:: Data for review ::

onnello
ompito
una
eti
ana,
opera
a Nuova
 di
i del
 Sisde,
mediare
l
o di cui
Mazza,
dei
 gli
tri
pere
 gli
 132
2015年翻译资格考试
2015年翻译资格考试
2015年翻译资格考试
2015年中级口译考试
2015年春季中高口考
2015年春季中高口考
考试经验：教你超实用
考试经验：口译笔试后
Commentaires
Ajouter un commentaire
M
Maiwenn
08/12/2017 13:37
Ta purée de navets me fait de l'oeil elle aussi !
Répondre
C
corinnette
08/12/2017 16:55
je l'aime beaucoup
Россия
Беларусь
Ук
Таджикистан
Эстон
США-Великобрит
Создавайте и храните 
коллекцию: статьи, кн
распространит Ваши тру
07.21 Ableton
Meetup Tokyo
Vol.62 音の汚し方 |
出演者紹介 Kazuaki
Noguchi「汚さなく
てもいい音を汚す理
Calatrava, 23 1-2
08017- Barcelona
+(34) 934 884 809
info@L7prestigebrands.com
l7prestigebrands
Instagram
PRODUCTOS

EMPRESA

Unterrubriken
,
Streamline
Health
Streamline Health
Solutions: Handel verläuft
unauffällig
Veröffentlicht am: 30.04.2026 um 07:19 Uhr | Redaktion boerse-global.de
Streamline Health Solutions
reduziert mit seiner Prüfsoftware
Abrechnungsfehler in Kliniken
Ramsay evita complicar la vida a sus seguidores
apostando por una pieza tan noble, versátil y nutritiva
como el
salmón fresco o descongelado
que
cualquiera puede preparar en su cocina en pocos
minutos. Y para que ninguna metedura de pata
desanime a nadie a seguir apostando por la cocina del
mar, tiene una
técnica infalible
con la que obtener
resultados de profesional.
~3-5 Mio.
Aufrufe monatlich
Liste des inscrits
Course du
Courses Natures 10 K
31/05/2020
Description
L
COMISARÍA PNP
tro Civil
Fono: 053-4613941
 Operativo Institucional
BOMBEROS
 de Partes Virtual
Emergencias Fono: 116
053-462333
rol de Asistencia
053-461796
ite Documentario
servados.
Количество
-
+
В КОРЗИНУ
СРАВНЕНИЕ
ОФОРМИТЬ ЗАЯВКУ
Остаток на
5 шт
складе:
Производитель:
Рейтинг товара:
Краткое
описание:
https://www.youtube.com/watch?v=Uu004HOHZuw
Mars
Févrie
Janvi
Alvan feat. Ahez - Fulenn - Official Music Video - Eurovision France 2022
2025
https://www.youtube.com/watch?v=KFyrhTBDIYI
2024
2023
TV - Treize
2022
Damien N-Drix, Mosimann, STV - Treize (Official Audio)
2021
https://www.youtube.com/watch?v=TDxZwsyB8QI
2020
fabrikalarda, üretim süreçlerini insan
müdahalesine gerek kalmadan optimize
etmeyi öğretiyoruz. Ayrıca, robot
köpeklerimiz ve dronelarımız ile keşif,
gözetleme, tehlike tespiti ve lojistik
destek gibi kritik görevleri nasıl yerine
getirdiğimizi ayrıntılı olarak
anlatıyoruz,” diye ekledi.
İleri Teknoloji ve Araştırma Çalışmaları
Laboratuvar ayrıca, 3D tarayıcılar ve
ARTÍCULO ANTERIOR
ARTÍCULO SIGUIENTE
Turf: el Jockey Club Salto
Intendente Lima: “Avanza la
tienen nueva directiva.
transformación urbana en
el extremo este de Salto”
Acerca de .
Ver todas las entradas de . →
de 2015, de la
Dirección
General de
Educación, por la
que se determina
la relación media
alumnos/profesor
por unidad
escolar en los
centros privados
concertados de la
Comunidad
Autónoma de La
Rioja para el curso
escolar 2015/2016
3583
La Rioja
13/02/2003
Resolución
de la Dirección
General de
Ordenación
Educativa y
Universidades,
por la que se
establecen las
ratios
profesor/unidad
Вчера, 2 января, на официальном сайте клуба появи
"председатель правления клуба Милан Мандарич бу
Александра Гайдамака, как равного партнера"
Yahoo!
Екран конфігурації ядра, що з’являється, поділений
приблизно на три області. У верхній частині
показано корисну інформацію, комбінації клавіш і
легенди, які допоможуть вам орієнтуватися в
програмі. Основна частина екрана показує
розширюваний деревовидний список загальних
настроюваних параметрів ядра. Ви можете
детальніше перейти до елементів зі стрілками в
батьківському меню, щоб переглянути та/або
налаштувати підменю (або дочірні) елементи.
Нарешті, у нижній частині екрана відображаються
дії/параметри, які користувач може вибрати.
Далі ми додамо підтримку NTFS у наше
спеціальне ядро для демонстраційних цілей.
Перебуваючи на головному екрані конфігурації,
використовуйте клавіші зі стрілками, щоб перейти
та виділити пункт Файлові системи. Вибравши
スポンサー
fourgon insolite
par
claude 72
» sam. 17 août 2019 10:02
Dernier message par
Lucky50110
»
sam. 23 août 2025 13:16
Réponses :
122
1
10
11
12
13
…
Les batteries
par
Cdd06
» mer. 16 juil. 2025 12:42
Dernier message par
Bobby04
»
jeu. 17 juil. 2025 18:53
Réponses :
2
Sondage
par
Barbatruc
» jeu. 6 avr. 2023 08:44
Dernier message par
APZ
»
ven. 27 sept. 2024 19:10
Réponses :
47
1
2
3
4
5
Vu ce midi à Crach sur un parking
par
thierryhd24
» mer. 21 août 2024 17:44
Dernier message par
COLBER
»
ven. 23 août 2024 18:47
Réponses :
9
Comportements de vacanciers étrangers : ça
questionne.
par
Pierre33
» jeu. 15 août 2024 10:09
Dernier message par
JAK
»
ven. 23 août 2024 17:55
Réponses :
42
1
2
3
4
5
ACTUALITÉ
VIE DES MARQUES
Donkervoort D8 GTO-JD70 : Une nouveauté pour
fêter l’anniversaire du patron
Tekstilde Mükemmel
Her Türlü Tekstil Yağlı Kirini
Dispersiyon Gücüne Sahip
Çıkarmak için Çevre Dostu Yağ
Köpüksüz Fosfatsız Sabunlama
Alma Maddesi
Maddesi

:::

▸ Work to be completed
Wherever the string "клуба" occurs in the entries, copy that whole line.

▸ Response area
Вчера, 2 января, на официальном сайте клуба появи
"председатель правления клуба Милан Мандарич бу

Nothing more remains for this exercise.